Defining one or more SAI indexes based on any column in a database table subsequently gives you the ability to run performant queries that specify the indexed column. Especially compared to relational databases and complex indexing schemes, SAI makes you more efficient by accelerating your path to developing apps.

SAI is deeply integrated with the storage engine of Cassandra. The SAI functionality indexes the in-memory memtables and the on-disk SSTables as they are written, and resolves the differences between those indexes at read time. Consequently, the design of SAI has very little operational complexity on top of the core database. From snapshot creation, to schema management, to data expiration, SAI integrates tightly with the capabilities and mechanisms that the core database already provides.
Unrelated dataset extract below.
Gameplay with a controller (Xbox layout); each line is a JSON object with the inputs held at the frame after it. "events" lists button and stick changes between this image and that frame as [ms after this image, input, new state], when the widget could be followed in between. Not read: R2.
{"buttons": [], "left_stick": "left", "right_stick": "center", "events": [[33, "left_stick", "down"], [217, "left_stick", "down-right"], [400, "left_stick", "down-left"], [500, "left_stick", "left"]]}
SAI is also fully compatible with zero-copy streaming (ZCS). Thus, when you bootstrap or decommission nodes in a cluster, the indexes are fully streamed with the SSTables and not serialized or rebuilt on the receiving node’s end.

At its core, SAI is a filtering engine, and simplifies data modeling and client applications that would otherwise rely heavily on maintaining multiple query-specific tables.

Performance

SAI outperforms any other indexing method available for Cassandra.

SAI provides more functionality than secondary indexing (2i), using a fraction of the disk space, and reducing the total cost of ownership (TCO) for disk, infrastructure, and operations. SAI is also more functional than DataStax DataStax Enterprise (DSE) Search indexing for the same reasons. For write path performance, SAI outperforms both the other indexing methods for throughput (43 for 2i,86% for DSE Search) and significantly outperforms both in latency (230 for 2i, 670% for DSE Search). For read path performance, SAI performs at least as well as both the other indexing methods for throughput and latency.